• Try it: Among the lines below, take the one holding "MARRAKECH : DÉCOUVERTE DE LA", the one holding "Elegance 15ml", and all lines between them. Set them down exactly.
=== Data to process ===
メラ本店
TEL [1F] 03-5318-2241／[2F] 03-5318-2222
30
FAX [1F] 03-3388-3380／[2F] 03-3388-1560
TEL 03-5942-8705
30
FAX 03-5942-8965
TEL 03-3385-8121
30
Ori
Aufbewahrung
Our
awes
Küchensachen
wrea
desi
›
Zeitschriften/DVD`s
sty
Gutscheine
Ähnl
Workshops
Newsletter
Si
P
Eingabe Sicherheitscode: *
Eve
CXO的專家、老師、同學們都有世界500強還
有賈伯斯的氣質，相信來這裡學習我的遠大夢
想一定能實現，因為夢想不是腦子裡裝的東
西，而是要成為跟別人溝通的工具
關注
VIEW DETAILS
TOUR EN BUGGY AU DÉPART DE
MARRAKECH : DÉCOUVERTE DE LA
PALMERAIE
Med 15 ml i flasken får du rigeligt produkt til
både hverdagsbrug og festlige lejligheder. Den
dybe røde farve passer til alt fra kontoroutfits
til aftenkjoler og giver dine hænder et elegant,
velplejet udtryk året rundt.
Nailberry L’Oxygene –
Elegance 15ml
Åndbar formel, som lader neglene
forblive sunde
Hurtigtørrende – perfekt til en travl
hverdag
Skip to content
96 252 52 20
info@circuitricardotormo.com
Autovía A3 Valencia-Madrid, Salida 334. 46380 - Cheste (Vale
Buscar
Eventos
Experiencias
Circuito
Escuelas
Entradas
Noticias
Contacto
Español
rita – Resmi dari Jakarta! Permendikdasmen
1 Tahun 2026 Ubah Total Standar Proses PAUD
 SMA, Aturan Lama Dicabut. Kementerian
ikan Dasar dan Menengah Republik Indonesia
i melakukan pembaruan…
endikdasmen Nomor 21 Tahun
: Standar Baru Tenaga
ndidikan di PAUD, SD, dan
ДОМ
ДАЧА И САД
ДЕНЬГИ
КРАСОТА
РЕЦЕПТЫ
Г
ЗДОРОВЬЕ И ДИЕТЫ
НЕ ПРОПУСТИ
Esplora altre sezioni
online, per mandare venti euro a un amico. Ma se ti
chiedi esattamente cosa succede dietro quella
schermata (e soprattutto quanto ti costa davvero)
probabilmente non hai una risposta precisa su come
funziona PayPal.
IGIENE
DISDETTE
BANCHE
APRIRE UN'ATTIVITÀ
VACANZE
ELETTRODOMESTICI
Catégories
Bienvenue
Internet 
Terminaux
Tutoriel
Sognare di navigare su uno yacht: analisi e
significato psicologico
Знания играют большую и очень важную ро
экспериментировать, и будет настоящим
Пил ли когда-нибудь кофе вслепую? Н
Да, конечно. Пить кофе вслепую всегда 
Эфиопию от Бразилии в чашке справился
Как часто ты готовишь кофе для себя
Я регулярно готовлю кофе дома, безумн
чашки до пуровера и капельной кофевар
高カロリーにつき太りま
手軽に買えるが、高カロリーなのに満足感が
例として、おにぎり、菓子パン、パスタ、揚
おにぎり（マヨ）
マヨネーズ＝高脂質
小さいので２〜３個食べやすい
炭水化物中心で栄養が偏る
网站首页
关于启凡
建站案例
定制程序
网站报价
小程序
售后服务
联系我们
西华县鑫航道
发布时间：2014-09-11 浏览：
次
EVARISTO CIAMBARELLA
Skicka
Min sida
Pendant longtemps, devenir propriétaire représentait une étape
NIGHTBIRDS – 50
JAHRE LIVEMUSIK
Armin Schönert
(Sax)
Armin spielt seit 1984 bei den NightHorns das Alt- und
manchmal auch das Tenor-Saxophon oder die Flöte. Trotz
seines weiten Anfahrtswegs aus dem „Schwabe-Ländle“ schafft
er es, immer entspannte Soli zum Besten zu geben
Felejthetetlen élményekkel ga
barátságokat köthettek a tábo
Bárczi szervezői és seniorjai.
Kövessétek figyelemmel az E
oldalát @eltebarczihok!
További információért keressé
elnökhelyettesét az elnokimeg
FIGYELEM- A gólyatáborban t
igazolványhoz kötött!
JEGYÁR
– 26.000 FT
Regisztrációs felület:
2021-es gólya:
===
• Response for this exercise:
MARRAKECH : DÉCOUVERTE DE LA
PALMERAIE
Med 15 ml i flasken får du rigeligt produkt til
både hverdagsbrug og festlige lejligheder. Den
dybe røde farve passer til alt fra kontoroutfits
til aftenkjoler og giver dine hænder et elegant,
velplejet udtryk året rundt.
Nailberry L’Oxygene –
Elegance 15ml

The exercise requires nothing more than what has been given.